Für einen Einmarsch in der Region Tel Rifat braucht Erdogan allerdings die Erlaubnis von Russland, das in diesem Teil Syriens die Lufthoheit hat. Ob Moskau grünes Licht gibt, ist ungewiss. Kremlchef Wladimir Putin und Assad forderten erst kürzlich wieder den Abzug ausländischen Truppen, womit auch die türkische Armee gemeint war. Dennoch arbeitet Putin mit Erdogan in Syrien zusammen, um die Abwendung der Türkei vom Westen zu beschleunigen.
Das mögliche Wiederaufleben des Krieges trifft ein Volk, das ohnehin leidet. 80 Prozent der Syrer:innen leben unter der Armutsgrenze, die Wirtschaft liegt am Boden, weite Teile des Landes sind verwüstet. Viele Familien wissen nicht, wie sie über die Runden kommen sollen. Vor allem im Norden herrscht große Not. Die wird jetzt noch durch die Pandemie und den Klimawandel verschärft.
Rekordtemperaturen, ausbleibende Niederschläge und Dürre machen den Menschen zu schaffen. Der Wassernotstand hat den Angaben der Hilfsorganisationen Care und Save the Children zufolge dramatische Folgen. So kommt es zu Ernteausfällen, die Menschen verlieren ihr Einkommen, die Gefahr von Krankheiten und Unterernährung steigt.

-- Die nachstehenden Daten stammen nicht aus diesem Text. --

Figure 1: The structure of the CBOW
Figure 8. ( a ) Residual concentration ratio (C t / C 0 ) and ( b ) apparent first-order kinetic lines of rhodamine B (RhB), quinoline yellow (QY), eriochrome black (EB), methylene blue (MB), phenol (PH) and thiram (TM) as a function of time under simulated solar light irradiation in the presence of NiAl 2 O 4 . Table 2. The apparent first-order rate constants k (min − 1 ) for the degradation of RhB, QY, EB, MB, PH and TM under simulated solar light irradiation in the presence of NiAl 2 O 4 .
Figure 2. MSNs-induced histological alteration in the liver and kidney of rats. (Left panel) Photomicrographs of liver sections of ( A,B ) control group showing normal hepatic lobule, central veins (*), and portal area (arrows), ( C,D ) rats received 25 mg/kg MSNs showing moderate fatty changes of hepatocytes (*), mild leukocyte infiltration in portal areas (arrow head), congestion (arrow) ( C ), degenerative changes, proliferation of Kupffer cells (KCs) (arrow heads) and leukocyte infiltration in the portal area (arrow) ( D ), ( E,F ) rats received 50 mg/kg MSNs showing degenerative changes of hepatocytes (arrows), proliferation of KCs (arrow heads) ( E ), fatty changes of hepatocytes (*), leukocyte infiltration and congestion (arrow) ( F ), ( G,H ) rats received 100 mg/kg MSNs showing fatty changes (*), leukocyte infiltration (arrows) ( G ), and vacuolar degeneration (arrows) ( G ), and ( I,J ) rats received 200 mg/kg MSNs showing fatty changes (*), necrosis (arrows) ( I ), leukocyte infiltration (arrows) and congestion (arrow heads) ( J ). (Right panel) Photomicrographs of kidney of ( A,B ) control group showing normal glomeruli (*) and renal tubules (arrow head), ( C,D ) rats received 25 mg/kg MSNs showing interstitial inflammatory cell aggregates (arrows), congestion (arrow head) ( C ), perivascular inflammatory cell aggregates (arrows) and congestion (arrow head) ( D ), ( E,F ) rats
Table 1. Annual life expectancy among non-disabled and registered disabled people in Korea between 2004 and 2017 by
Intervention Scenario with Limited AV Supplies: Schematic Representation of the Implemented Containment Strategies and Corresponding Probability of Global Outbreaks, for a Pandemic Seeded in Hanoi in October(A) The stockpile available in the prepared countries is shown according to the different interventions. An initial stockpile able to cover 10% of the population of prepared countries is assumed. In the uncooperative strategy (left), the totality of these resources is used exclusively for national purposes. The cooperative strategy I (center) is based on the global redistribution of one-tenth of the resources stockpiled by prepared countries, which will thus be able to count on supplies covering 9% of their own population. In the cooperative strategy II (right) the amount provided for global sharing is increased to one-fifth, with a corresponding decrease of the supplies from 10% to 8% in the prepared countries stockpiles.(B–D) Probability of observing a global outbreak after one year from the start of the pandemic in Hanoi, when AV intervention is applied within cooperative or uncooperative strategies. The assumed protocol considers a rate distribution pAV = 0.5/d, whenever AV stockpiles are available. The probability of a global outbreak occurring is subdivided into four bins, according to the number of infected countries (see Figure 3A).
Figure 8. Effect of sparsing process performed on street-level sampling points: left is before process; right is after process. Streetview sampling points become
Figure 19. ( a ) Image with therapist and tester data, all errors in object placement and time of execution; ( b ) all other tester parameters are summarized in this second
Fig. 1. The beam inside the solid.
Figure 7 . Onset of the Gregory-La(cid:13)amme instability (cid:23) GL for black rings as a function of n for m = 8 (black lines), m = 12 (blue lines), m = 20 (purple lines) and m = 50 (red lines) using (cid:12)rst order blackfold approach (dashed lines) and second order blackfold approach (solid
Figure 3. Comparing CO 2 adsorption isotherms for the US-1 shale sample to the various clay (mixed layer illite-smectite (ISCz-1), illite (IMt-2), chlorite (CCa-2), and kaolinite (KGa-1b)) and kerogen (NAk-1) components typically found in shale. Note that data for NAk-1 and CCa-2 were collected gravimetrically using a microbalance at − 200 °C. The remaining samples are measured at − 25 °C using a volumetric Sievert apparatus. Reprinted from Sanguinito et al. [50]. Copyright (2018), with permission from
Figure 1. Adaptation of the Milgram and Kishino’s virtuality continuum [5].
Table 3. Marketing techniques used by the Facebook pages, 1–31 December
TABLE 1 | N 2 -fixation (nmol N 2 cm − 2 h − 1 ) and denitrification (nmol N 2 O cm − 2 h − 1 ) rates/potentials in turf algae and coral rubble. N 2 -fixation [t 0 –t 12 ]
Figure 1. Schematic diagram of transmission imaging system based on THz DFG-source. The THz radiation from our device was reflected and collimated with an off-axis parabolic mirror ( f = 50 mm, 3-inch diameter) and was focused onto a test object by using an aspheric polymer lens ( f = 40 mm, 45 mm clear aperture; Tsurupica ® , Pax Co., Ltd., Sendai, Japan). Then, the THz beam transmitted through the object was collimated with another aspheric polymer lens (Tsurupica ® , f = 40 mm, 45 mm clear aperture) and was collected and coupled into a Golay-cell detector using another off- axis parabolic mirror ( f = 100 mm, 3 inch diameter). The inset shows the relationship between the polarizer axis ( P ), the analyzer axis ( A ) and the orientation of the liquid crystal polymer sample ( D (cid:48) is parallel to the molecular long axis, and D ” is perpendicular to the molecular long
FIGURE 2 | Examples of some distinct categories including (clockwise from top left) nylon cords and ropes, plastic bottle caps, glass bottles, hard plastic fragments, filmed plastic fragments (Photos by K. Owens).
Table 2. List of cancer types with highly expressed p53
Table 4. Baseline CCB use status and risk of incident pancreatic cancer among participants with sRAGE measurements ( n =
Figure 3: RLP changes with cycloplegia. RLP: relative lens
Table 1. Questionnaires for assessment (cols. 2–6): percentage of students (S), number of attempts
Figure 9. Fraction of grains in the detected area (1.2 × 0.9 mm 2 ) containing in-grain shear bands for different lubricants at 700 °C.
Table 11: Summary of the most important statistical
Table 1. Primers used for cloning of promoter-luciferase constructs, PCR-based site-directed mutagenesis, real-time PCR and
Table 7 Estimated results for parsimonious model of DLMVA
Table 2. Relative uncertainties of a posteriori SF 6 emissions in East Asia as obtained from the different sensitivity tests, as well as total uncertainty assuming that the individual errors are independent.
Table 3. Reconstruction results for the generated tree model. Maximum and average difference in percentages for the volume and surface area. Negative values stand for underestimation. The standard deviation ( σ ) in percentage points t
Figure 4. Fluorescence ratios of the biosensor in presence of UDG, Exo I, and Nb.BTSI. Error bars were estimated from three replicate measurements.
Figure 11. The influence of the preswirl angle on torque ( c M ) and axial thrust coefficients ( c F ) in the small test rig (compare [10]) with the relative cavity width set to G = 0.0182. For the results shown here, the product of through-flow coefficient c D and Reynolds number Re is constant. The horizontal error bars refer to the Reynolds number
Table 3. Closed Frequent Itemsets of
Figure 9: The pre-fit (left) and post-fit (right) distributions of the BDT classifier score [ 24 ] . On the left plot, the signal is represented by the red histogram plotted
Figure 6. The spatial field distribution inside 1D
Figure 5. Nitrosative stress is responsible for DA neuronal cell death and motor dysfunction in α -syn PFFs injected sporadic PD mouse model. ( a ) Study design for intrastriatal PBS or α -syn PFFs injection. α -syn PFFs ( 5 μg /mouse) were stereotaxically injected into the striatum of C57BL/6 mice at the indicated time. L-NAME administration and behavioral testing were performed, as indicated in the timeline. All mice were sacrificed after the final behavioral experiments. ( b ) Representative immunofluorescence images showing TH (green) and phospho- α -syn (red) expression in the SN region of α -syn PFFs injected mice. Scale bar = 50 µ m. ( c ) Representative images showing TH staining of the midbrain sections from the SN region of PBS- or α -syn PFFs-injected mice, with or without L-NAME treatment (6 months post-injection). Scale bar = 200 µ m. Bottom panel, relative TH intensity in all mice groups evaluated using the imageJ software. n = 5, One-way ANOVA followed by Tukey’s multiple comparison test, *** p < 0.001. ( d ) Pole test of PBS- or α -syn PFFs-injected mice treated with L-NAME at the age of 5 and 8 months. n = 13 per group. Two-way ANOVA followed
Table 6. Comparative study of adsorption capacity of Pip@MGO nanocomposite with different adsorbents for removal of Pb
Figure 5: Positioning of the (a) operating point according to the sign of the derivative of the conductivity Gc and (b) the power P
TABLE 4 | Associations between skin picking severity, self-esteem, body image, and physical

Das Coronavirus hat leichtes Spiel
Unter derartigen Bedingungen hat das Coronavirus leichtes Spiel. Laut Ärzte ohne Grenzen breitet sich Covid-19 vor allem in Nordsyrien rasant aus. Die bestätigten Corona-Fälle hätten sich zwischen August und September von 39.000 auf 73.000 fast verdoppelt. Das ohnehin vor dem Kollaps stehende Gesundheitssystem ist dieser Herausforderung nicht gewachsen. Nach Angaben von Ärzte ohne Grenzen mangelt es an dringend benötigtem Sauerstoff, Beatmungsgeräten und Klinikbetten. Syrien steht ein wohl ein besonders harter Winter bevor.